*** Opening of Material shown ***
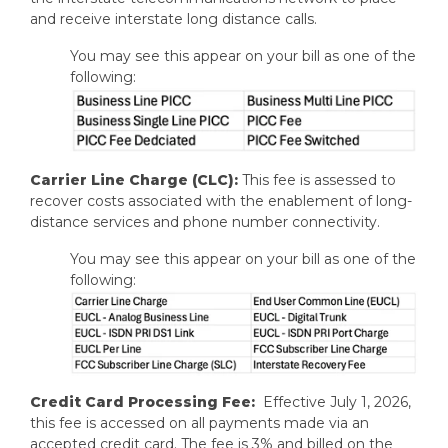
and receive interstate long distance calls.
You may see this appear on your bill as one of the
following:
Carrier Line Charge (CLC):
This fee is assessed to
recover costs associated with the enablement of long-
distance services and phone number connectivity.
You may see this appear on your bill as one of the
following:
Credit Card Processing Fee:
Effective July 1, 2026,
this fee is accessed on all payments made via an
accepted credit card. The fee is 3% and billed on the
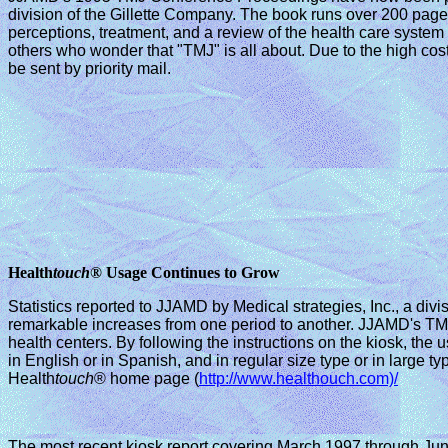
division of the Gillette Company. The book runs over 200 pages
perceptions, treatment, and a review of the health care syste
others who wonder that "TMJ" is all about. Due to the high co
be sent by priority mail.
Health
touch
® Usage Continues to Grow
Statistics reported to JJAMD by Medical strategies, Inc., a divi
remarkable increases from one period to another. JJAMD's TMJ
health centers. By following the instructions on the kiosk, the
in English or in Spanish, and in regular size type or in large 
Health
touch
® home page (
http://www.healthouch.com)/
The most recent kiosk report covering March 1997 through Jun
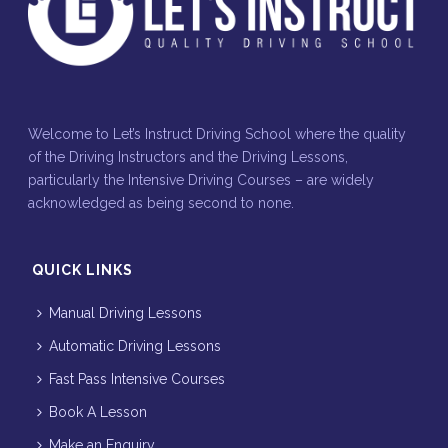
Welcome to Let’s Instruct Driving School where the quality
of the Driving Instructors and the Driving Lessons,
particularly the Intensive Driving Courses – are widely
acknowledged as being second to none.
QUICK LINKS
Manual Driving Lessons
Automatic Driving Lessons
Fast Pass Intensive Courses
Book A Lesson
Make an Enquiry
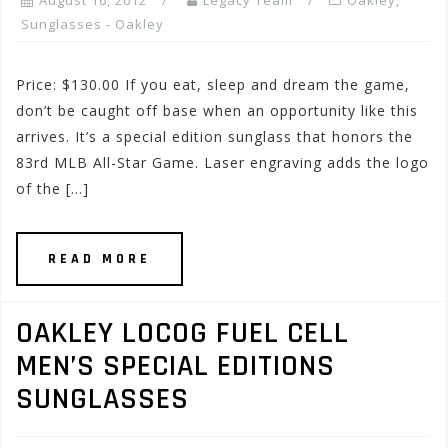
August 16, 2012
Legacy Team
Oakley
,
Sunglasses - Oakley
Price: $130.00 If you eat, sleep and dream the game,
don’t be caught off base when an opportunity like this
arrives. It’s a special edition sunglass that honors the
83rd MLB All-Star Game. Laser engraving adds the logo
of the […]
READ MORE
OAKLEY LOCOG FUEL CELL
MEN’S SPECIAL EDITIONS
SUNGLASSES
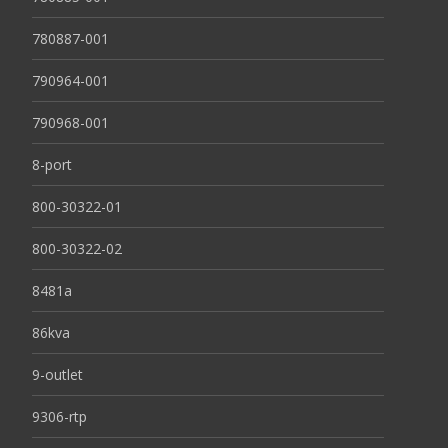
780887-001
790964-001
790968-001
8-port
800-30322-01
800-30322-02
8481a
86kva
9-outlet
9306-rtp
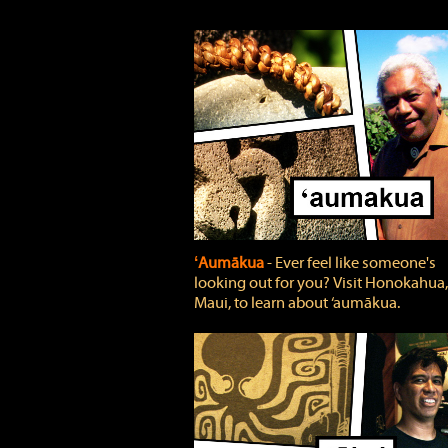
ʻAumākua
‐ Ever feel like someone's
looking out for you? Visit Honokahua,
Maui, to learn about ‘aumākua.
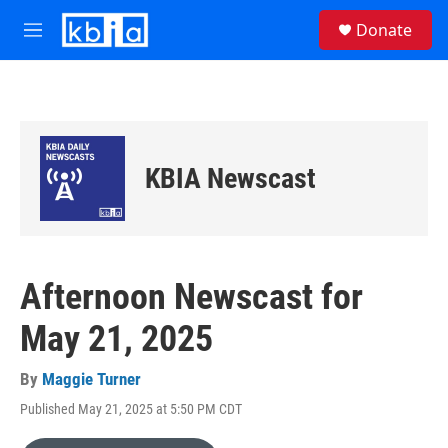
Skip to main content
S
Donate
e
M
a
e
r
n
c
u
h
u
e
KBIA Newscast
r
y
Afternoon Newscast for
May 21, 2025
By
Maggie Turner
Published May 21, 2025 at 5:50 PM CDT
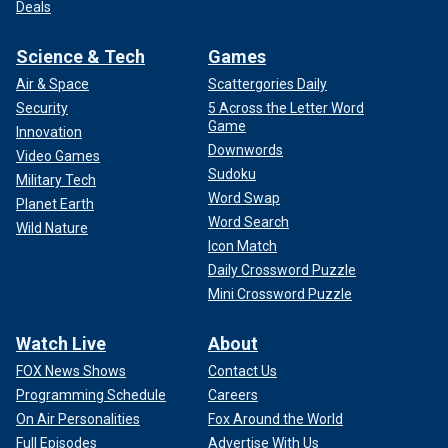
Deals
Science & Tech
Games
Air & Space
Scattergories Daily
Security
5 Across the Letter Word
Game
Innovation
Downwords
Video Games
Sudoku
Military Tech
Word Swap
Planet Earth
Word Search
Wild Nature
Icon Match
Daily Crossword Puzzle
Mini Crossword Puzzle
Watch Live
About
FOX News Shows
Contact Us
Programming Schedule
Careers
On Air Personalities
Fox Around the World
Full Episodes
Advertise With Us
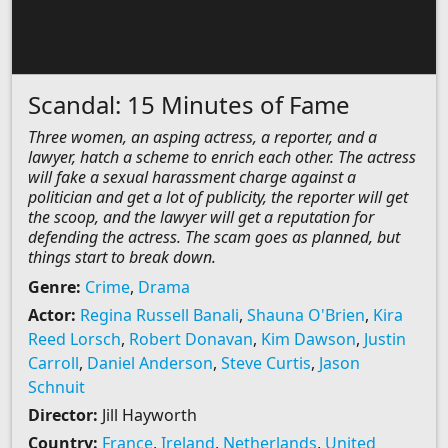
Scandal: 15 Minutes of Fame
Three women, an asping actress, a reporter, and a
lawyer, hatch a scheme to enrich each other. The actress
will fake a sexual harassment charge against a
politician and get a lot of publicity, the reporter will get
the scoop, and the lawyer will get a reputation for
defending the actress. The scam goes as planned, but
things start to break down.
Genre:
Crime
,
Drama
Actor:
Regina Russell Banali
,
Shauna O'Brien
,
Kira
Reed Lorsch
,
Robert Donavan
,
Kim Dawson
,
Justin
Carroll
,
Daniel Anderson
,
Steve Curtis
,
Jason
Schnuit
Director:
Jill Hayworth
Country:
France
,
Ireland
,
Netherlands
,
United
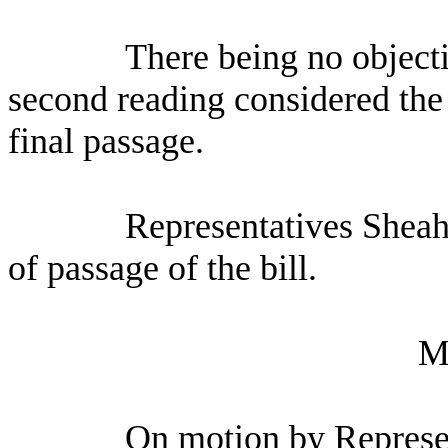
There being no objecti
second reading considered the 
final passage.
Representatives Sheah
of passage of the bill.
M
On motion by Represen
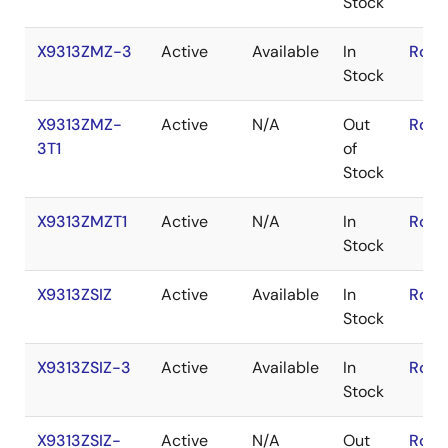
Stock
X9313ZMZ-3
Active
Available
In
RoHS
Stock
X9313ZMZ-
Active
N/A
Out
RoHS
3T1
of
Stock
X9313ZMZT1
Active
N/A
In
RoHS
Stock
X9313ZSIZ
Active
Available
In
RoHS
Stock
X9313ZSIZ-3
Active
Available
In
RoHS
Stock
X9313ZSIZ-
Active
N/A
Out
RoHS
*** Close of Material shown ***
*** Opening of Material shown ***
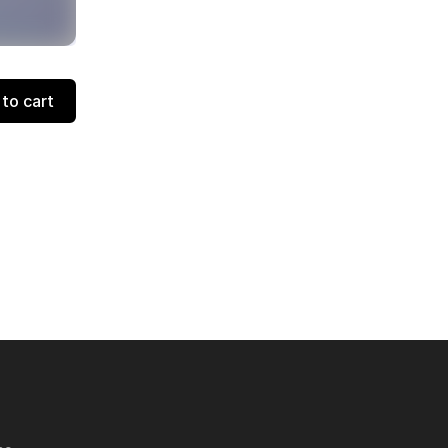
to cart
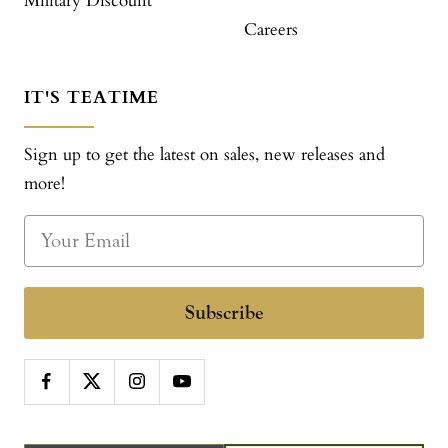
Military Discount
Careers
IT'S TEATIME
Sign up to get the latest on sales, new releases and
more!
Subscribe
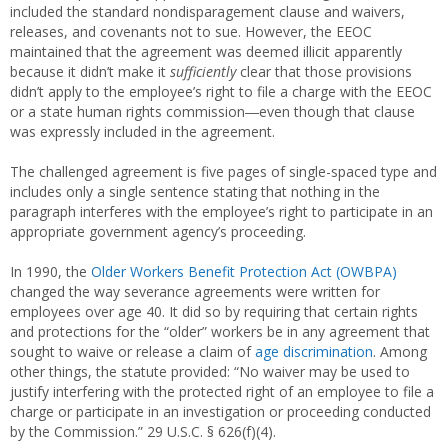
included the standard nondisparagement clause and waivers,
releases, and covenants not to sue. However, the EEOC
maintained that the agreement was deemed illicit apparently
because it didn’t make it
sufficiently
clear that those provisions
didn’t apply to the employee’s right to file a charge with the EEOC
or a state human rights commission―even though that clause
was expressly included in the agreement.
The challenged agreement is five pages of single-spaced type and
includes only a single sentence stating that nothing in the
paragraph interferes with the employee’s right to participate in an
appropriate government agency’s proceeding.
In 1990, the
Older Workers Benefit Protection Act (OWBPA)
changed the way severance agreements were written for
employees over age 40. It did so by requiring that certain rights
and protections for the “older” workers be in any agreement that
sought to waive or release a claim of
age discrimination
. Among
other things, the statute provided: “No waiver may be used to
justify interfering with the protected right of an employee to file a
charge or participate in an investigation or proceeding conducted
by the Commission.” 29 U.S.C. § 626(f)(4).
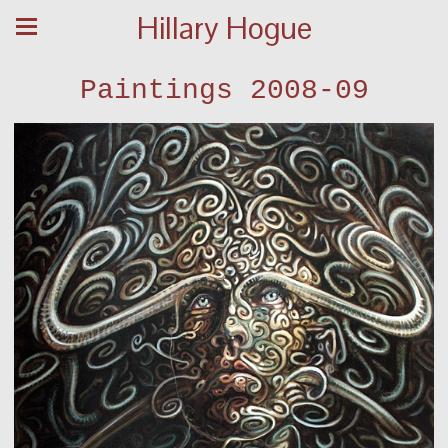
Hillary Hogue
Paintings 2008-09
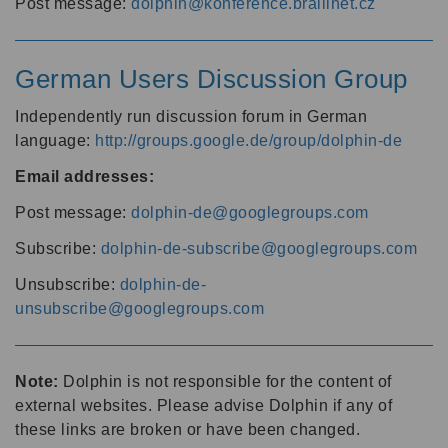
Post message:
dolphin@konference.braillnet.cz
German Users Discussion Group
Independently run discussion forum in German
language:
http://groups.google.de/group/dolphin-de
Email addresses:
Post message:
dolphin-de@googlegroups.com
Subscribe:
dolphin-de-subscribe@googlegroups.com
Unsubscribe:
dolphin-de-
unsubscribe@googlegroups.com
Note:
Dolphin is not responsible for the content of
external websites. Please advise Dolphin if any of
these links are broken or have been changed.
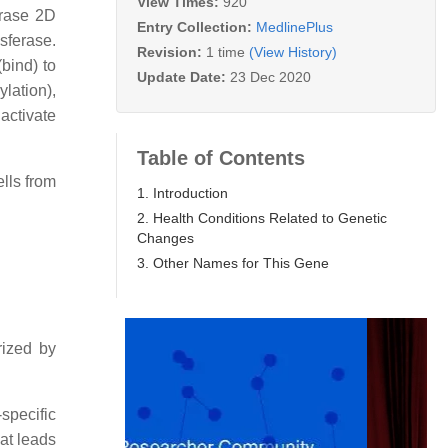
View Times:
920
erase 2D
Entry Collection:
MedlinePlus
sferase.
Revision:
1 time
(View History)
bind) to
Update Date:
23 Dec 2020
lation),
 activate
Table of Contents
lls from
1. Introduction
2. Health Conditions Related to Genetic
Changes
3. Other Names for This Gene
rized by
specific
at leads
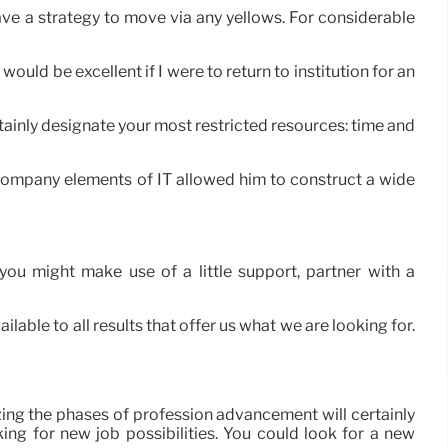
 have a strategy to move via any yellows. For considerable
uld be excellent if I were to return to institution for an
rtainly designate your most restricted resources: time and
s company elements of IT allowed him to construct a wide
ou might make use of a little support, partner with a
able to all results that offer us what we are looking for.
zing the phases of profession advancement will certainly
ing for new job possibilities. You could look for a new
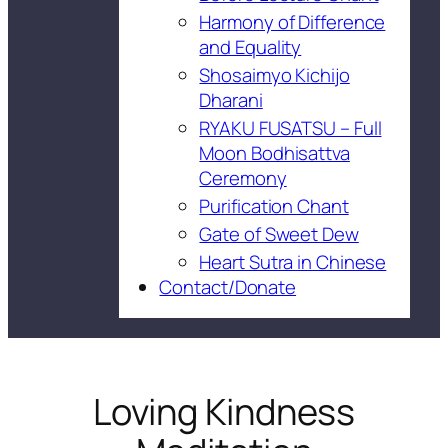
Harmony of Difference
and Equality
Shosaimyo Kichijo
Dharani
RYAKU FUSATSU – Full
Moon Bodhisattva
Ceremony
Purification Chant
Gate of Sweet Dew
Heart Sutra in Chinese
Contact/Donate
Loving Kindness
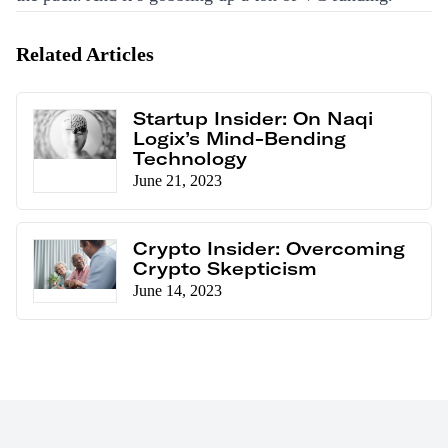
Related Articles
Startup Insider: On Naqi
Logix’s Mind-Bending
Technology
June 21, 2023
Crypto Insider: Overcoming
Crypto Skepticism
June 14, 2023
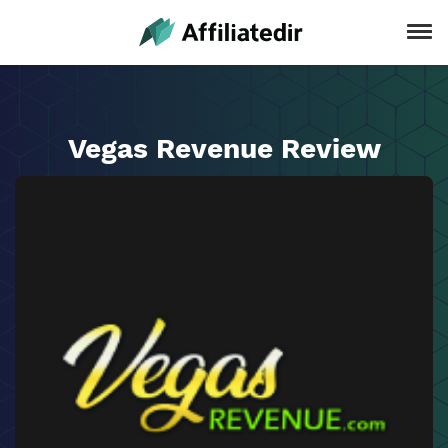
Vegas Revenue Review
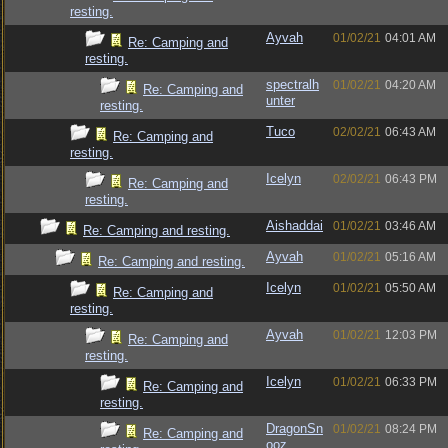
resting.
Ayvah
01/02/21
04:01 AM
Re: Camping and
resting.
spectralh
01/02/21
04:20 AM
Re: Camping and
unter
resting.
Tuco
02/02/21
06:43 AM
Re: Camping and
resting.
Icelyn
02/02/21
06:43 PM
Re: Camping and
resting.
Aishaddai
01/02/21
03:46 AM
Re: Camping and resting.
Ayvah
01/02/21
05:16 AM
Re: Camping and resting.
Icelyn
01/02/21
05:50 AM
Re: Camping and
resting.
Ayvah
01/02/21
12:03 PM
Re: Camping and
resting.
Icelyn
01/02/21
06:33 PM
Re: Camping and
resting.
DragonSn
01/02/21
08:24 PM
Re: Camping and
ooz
*** Close of Material shown ***
Work instruction
Go through the entries and return each line where the word "proceeding" appears.

Solution for this task
appropriate government agency’s proceeding.
charge or participate in an investigation or proceeding conducted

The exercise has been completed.